• _EXTRACTED TEXT_:
Fasteners, Bolts & Nails

Galvanized Fasteners

Perhaps the most critical choice made in the design of connections is how to protect the fasteners from corrosion. Hot-dip galvanizing delivers long-term, maintenance-free corrosion protection in a variety of exposure conditions. Whether used in atmospheric, concrete, soil, or fresh- or salt-water applications, hot-dip galvanizing delivers maximum service life. There will be no difficult field repairs and no labor and material costs normally associated with replacing unprotected fasteners.

Left unprotected, steel will corrode and suffer loss of mechanical properties and integrity that is very dangerous when it happens to fasteners. Hot-dip galvanizing prevents corrosion by coating steel with zinc. The galvanized coating is metallurgically bonded to the underlying steel, forming an impervious barrier between the steel substrate and the corrosive environment. The hot-dip galvanized coating also preferentially corrodes to protect the fastener’s underlying steel and is able to protect small areas of the fastener’s steel that may become exposed when mechanically damaged. Hot-dip galvanizing is the most effective method for delivering both long-term barrier protection and cathodic protection.

• _WHAT IS ASKED_:
(a) Answer these questions from the text on galvanized fasteners:
(i) With what metal does hot-dip galvanizing coat steel?
(ii) What is said to be the most critical choice made in the design of connections?
(iii) What two kinds of protection is hot-dip galvanizing said to be the most effective method for delivering?
(b) Reproduce verbatim the passage of the text on galvanized fasteners that opens with the words containing "Fasteners, Bolts &" and closes with "replacing unprotected fasteners.".
(c) Extend the text on galvanized fasteners with the next part, starting after its final sentence.
The data have no role in this exercise.

• _SOURCE EXCERPT_:

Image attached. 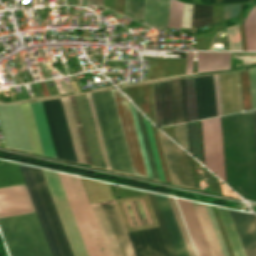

• _FINAL ANSWERS_:
(a)
(i) Zinc.
(ii) How to protect the fasteners from corrosion.
(iii) Long-term barrier protection and cathodic protection.

(b)
Fasteners, Bolts & Nails

Galvanized Fasteners

Perhaps the most critical choice made in the design of connections is how to protect the fasteners from corrosion. Hot-dip galvanizing delivers long-term, maintenance-free corrosion protection in a variety of exposure conditions. Whether used in atmospheric, concrete, soil, or fresh- or salt-water applications, hot-dip galvanizing delivers maximum service life. There will be no difficult field repairs and no labor and material costs normally associated with replacing unprotected fasteners.

(c)
Hot-dip galvanized fasteners are produced in the same galvanizing process, but are centrifuged in special equipment or spun when they are removed from the galvanizing bath to remove excess zinc.  Items too long or too large to centrifuge, such as long threaded rods, may be brushed while hot to remove any excess zinc from the threads. Studs welded to assemblies may have to be cleaned after the assembly has cooled. This requires reheating with an acetylene torch and brushing to remove excess zinc. Alternatives to welded studs should be considered when possible.

Bolted Galvanized Beams

The hot-dip galvanized process delivers an excellent fastener for a variety of reasons: 

  • Complete & consistent coverage – the complete immersion in molten zinc ensures excellent corrosion protection for 100% of the exposed surfaces, with a consistent zinc thickness.
  • Coating thickness – hot-dip fasteners, depending upon diameter, will have from 1.7 to 3.4 (43 to 86 microns) mils of impervious zinc coating. Zinc-plated fasteners have a thin zinc coating, up to only 1 mil (25 microns).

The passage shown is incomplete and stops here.